The result of this process shown in Figure 8 is a sample composed of the entire sample from the smallest quintile, and a nearly-equal number of respondents from each of the other quintiles. The resulting equitable sample has an Equity Index of 98.
Peer-referral recruitment initiatives for inadequately represented quintiles among the U-Reporters
With knowledge of which U-Reporters fall into the most marginalized and under-represented quintiles, we recommend pursuing a peer-referral recruitment initiative targeted to increasing the number of respondents belonging to the least well represented quintiles. In this case, the bottom-three quintiles had fewer number of respondents when compared with those in the better off 40% (2 quintiles). RapidPro flows have already been designed and tested to execute and expedite this type of recruitment drive. There is an implicit assumption that those belonging to the same socio-economic strata will generally motivate and enroll those from among similar socio-economic profile, which will require further research and verification.

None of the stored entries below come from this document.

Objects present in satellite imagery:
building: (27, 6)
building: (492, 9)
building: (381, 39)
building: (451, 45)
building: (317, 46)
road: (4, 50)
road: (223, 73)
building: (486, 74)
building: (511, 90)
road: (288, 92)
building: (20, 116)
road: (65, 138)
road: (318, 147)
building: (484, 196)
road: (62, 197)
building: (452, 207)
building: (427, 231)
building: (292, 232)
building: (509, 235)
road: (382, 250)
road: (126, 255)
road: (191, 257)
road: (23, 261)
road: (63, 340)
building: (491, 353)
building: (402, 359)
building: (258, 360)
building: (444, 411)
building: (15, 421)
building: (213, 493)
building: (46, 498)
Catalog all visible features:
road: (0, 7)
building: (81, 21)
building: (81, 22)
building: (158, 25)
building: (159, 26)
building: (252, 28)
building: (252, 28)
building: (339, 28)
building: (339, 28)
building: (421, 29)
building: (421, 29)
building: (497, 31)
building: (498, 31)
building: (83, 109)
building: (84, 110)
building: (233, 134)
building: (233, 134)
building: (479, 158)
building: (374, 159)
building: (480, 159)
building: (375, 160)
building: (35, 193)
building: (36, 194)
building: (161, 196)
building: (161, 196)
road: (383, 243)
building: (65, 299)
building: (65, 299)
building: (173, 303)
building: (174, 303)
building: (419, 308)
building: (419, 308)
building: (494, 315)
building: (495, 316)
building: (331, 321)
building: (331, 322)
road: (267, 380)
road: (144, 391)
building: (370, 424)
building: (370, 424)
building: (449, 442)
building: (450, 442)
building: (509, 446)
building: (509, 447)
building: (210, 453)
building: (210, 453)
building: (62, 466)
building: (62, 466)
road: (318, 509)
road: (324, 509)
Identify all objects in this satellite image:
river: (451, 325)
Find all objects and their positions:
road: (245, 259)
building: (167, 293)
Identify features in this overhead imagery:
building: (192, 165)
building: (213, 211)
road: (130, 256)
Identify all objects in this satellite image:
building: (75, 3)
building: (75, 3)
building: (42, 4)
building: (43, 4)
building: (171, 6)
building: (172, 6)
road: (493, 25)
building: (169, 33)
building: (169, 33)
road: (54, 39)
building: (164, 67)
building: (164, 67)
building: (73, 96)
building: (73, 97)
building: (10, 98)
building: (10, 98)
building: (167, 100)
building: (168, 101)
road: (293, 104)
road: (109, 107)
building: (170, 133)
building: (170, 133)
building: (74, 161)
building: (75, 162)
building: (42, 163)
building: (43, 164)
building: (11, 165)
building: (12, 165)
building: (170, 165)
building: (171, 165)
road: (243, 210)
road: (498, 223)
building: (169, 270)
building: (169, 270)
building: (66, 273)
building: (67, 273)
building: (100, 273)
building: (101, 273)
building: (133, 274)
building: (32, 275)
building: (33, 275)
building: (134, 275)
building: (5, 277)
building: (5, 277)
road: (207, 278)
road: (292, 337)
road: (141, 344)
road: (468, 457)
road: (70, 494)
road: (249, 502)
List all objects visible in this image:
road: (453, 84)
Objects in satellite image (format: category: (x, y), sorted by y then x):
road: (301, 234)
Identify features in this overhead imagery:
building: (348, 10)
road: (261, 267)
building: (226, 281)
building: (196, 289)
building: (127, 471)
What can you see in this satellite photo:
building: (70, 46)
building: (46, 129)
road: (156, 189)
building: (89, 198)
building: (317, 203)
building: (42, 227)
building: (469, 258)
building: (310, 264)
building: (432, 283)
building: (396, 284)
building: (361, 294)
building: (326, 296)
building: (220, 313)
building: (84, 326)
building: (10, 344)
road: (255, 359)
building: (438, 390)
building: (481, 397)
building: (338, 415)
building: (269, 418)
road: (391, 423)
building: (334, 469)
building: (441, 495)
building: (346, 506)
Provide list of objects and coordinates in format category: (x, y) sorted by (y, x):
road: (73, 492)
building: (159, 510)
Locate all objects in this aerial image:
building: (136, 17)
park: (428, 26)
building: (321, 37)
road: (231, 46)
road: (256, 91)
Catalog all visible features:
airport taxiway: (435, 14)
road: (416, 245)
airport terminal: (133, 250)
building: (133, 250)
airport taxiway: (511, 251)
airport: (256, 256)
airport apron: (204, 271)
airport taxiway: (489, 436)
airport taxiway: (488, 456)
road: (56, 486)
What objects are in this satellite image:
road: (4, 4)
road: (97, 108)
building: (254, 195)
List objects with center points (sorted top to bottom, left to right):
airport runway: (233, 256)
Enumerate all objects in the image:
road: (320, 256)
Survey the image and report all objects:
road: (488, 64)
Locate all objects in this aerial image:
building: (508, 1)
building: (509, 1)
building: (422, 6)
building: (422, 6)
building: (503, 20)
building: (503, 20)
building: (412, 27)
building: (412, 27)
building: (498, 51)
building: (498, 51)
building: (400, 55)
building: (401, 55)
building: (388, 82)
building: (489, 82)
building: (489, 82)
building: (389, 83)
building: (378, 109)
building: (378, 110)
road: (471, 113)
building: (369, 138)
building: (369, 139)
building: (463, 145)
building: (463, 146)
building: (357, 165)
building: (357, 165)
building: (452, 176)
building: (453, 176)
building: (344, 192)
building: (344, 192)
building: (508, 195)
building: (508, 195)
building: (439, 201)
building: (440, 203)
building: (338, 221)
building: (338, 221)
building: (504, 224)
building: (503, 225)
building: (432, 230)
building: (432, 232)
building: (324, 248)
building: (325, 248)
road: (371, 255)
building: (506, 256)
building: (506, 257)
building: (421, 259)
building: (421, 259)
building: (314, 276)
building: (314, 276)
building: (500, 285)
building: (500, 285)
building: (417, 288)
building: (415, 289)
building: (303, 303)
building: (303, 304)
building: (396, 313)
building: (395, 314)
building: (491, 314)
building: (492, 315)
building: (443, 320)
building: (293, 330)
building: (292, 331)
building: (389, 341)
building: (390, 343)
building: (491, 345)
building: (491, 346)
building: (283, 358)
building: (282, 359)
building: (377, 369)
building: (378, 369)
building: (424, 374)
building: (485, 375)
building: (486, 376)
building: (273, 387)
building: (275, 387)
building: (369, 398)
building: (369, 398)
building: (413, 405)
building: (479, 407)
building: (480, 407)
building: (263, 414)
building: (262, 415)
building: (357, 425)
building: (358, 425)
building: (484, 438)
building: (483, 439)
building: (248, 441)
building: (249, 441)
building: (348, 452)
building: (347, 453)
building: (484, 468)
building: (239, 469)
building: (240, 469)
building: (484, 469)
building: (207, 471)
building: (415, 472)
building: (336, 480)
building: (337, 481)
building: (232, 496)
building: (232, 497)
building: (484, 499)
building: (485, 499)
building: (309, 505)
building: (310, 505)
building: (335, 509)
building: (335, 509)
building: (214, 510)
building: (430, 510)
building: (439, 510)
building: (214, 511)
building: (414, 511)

Diversification of recruitment among channels
Users of the SMS channel were more equitably distributed among the wealth quintiles than users of digital channels. We offer the following explanations for such a distribution:
Access to digital channels (eg, Facebook Messenger, WhatsApp, Viber) requires internet access,
Not all feature phones support digital messaging channels;
Recruitment for digital channels in Bangladesh to date has relied heavily on Facebook advertisements, which skews toward heavier users of Facebook and people with easier/more consistent internet access.
Conversely, SMS channel users’ wealth may be more equitable because:
There is no internet access requirement for SMS users;
SMS is available on most feature phones;
Recruitment relied heavily on push messaging, which doesn’t pre-suppose usage of Facebook or another advertisement-supported platform.
With this in mind, we recommend pursuing a diverse channel and recruitment approach. Both SMS and digital channels are important - the former for reaching individuals and families who belong to the marginalized segments of the society, and the latter for engaging users that primarily use digital channels and may not engage via SMS.
U-Report in Bangladesh has a better understanding of the challenges related to the distribution of users across different socio-economic strata. It is possible to choose from among those who are regular users and respondents of U-Report, a sub-sample that is evenly distributed across the five wealth quintiles and thus improves the ‘representativeness’ of future surveys. Such a strategy increases the value of the data generated by the community, as well as its potential for use and application to programme planning, accountability mechanisms and monitoring.
Despite a tendency to skew self-recruitment of users of U-Report from among the wealthier quintiles, the U-Report in Bangladesh can indeed reach out and make special efforts to promote individuals from the under-represented quintiles and thus improve the distribution of respondents. It has been possible to establish a sub-sample of respondents distributed equally among all five quintiles in Bangladesh and they can be polled in future to ensure representative pool to better understand U-Reporter’s voices and data when required. This can be used without negatively impacting on the timeliness of the data as it has been built within the system. Finally, UNICEF Bangladesh and their partners can use the findings to adjust their recruitment techniques to continuously improve representation in the future.
Moving forward, as the enrolment of U-Reporters in Bangladesh improves, similar strategies can be adopted to further sharpen ‘representativeness’ of polling and survey data not only for national surveys, but also for sub-national surveys by divisions to provide critical programme and monitoring information for sharpening the universality of programmes and thus help the country pursue Sustainable Development Goals across all social development areas. It is hoped that this approach will considerably enhance the rigour and statistical analysis for crowd-sourced data coming from sources such as U-Report.